# Extrait de page
Insuffisance des contrôles de gestion visant les marchés conclus dans le cadre de projets
Les gestionnaires de projet n'ont pas administré correctement des marchés évalués à cinq millions de dollars pendant l'étape de la planification du projet de remaniement des programmes de la sécurité du revenu. Pendant une période de deux ans, les contrôles visant à protéger les fonds publics ont été ignorés maintes et maintes fois. Les gestionnaires du ministère responsables des programmes et des finances n'ont pas exercé un contrôle efficace sur cette étape du projet.

2.75 Contexte . Les paragraphes 2.114 à 2.125 de notre Rapport de 1991 décrivaient une situation où certains gestionnaires du ministère de la Santé nationale et du Bien-être social (SNBS) ont outrepassé leurs pouvoirs et manqué aux nombreuses politiques et directives applicables aux pratiques de contrôle de la gestion de la trésorerie, des marchés et des voyages ainsi qu'à la préparation des rapports financiers. Nos observations étaient fondées sur les résultats d'une vérification interne effectuée par le ministère.

# Lignes extraites
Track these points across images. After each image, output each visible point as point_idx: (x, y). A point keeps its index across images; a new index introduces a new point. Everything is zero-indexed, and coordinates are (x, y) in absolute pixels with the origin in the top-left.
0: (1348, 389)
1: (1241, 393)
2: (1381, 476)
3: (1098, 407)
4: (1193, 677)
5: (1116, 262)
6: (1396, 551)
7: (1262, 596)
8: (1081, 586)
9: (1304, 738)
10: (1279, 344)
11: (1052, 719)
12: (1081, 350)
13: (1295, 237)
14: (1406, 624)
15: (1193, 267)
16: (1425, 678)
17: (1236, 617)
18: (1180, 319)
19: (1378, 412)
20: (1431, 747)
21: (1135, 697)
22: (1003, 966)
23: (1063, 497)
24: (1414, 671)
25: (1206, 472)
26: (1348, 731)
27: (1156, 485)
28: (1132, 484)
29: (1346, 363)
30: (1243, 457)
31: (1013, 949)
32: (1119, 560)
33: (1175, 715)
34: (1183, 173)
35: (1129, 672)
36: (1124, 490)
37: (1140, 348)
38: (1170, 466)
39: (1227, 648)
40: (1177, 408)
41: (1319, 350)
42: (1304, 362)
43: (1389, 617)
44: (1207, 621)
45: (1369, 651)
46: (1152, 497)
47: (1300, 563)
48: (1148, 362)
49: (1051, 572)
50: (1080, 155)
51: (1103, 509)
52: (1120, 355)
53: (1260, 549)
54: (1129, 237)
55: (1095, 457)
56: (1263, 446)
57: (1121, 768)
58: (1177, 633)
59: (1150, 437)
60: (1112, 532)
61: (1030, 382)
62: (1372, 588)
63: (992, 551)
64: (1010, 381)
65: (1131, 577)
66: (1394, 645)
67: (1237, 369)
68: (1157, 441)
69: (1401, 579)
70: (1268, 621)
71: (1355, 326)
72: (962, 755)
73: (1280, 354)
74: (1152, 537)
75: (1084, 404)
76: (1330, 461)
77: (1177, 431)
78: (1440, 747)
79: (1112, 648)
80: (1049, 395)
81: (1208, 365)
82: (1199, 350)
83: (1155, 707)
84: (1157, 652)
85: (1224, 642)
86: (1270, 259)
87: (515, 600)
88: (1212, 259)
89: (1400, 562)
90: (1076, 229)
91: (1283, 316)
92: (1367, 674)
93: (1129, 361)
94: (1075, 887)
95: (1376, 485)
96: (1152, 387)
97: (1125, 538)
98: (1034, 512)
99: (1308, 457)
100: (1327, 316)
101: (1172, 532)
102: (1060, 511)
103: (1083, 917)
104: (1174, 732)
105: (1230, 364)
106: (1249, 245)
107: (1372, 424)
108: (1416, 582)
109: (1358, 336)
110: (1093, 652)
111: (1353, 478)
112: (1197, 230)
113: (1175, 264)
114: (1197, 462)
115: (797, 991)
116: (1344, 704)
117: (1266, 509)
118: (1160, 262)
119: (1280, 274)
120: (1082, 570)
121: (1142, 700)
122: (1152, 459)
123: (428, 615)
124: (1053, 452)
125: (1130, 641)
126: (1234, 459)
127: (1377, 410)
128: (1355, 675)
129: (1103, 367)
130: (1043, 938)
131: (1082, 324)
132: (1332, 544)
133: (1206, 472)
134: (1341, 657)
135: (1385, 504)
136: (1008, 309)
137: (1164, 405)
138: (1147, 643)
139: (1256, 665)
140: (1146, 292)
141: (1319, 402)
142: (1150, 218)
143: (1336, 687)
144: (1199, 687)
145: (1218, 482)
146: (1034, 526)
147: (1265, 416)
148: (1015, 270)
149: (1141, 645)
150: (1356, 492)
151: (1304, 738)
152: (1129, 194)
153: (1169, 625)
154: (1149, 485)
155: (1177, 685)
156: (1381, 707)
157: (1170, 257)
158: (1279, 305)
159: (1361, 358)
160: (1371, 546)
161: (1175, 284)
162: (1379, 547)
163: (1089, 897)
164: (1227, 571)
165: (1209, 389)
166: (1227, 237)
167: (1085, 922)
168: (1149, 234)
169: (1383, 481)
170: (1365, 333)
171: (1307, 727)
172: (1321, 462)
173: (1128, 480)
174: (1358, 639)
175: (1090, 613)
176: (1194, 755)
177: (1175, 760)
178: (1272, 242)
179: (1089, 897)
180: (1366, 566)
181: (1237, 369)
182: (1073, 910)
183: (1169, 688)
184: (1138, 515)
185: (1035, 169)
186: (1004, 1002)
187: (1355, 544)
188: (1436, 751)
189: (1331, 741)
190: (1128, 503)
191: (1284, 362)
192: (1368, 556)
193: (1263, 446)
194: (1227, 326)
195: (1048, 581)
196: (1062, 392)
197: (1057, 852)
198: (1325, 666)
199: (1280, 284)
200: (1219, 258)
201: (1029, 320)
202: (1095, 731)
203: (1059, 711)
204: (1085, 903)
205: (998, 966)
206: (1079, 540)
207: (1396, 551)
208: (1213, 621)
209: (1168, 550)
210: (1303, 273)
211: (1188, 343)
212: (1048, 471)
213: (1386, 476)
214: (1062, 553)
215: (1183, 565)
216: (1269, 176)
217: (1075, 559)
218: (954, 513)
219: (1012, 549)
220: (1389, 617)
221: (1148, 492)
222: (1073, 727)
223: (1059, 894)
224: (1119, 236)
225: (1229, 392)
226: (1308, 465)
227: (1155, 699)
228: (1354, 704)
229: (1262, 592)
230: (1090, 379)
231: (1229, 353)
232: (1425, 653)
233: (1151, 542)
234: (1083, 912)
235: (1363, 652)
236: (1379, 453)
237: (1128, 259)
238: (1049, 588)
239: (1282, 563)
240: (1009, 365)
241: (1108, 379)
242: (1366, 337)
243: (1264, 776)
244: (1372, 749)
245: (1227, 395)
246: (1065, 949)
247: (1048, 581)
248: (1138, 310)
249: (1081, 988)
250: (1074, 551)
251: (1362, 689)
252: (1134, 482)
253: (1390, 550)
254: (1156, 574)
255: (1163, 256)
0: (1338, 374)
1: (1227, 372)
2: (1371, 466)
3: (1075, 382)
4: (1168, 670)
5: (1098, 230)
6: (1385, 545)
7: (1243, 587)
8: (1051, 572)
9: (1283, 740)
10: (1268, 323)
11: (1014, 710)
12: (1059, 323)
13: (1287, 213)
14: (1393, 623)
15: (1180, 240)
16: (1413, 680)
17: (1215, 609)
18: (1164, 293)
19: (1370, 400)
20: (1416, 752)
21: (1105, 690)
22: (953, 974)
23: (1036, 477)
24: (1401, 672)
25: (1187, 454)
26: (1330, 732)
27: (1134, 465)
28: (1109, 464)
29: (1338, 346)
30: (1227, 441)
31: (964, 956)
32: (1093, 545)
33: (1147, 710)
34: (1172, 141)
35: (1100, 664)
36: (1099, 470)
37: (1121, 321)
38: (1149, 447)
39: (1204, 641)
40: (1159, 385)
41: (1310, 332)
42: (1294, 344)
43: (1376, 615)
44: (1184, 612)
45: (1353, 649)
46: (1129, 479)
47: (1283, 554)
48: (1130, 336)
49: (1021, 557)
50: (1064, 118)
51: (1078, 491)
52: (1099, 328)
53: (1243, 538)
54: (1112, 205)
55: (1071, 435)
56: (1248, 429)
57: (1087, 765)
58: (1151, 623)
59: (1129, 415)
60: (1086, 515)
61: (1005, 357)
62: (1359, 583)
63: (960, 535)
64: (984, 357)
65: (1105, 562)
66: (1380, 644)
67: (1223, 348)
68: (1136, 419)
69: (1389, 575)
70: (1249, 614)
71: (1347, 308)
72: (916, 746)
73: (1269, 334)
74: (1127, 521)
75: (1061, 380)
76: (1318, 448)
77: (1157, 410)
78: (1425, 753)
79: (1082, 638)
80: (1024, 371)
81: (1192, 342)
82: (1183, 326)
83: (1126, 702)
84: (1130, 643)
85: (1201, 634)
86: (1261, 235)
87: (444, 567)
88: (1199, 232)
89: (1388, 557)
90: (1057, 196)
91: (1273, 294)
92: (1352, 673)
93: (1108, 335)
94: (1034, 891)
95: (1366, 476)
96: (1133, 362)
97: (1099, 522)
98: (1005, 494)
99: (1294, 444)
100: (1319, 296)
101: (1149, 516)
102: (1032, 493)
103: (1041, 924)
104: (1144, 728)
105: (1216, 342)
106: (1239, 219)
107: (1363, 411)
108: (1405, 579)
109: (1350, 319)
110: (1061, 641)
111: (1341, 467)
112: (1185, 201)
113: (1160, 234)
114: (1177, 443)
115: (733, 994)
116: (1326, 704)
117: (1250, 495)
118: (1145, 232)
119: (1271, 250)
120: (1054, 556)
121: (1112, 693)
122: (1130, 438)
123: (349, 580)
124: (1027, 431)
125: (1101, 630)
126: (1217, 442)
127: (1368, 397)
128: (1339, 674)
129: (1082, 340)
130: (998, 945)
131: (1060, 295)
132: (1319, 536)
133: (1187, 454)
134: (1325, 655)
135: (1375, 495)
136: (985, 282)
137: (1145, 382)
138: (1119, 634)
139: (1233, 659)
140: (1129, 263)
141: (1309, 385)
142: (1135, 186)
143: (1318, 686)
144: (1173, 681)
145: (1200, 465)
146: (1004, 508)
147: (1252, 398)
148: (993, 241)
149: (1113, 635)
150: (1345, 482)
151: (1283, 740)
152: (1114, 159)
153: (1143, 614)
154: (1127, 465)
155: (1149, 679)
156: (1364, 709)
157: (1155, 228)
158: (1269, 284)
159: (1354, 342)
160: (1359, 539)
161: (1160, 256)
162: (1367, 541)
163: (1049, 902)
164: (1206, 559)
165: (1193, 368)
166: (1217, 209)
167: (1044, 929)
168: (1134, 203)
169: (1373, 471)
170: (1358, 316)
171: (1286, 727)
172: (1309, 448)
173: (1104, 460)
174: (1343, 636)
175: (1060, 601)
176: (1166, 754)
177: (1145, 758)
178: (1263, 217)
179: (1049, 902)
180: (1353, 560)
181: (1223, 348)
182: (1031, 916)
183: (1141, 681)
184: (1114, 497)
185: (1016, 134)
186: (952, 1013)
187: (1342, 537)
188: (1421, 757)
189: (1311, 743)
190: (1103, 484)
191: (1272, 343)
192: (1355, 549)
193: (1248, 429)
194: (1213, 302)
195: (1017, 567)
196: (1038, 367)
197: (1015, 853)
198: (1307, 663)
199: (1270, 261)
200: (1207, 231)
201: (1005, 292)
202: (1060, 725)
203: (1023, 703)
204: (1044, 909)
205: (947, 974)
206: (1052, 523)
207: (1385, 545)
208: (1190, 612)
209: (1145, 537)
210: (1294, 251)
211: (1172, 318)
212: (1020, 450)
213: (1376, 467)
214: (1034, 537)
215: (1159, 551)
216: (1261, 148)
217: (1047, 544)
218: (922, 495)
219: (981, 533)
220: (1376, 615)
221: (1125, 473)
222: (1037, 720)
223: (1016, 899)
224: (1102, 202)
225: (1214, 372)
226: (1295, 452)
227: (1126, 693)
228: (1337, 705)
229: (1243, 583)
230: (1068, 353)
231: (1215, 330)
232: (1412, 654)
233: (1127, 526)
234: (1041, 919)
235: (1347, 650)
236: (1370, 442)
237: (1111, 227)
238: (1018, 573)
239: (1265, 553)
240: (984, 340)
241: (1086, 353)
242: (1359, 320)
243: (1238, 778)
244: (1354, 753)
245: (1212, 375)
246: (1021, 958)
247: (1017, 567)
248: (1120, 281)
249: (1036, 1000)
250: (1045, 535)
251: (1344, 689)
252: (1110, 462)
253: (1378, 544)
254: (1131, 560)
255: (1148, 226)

# Liste de tâches
1. Résumez en deux phrases l'extrait sur les contrôles de gestion des marchés.
2. Reprenez, s'il vous plaît, l'extrait sur les contrôles de gestion des marchés là où il s'arrête.

# Résultats de l'exercice
1. Pendant l'étape de planification du projet de remaniement des programmes de la sécurité du revenu, les gestionnaires de projet ont mal administré des marchés de cinq millions de dollars et ont ignoré à maintes reprises, sur deux ans, les contrôles destinés à protéger les fonds publics, sans contrôle efficace des gestionnaires du ministère responsables des programmes et des finances. Le Rapport de 1991 décrivait, à partir d'une vérification interne du ministère, comment certains gestionnaires de la Santé nationale et du Bien-être social avaient outrepassé leurs pouvoirs et manqué aux politiques sur la trésorerie, les marchés, les voyages et les rapports financiers.

2.
2.76 La situation décrite portait sur le projet de remaniement des programmes de la sécurité du revenu (PSR). Il s'agit d'un projet pluriannuel qui permettra de planifier, de définir et de mettre en oeuvre un nouveau système intégré de prestation de la Sécurité de la vieillesse, de Régime des pensions du Canada et des programmes d'allocations familiales. Le projet de remaniement des PSR se poursuivra jusqu'en 1997 et engendrera des coûts totaux évalués à 258 millions de dollars.

2.77 Le sous-ministre de la Santé nationale et du Bien-être social a demandé qu'une deuxième vérification interne soit réalisée et qu'elle porte sur l'administration générale des marchés conclus dans le cadre du projet de remaniement des programmes de la sécurité du revenu. L'étendue de la vérification englobait tous les marchés de service de plus de 10 000 $ qui avaient été signés pendant l'étape de la planification du projet. On a examiné ces marchés, qui totalisaient 5,6 millions de dollars, pour voir s'ils étaient conformes aux politiques du Conseil du Trésor et du ministère sur les marchés et aux autres pratiques de gestion financière. La vérification a été terminée en janvier 1992, et le rapport, daté de mai 1992.

2.78 Nos observations formulées ci-après reposent sur les constatations que renfermait le rapport de la deuxième vérification interne. Comme l'exige l'utilisation des travaux d'autres vérificateurs, nous avons examiné les dossiers de vérification à l'appui et conclu que les travaux avaient été effectués conformément aux normes professionnelles appropriées. Nous signalons les résultats de cette vérification interne en raison de l'étendue et de la gravité des manquements au contrôle et aussi en raison de l'envergure et de l'importance du projet de remaniement des programmes de la sécurité du revenu.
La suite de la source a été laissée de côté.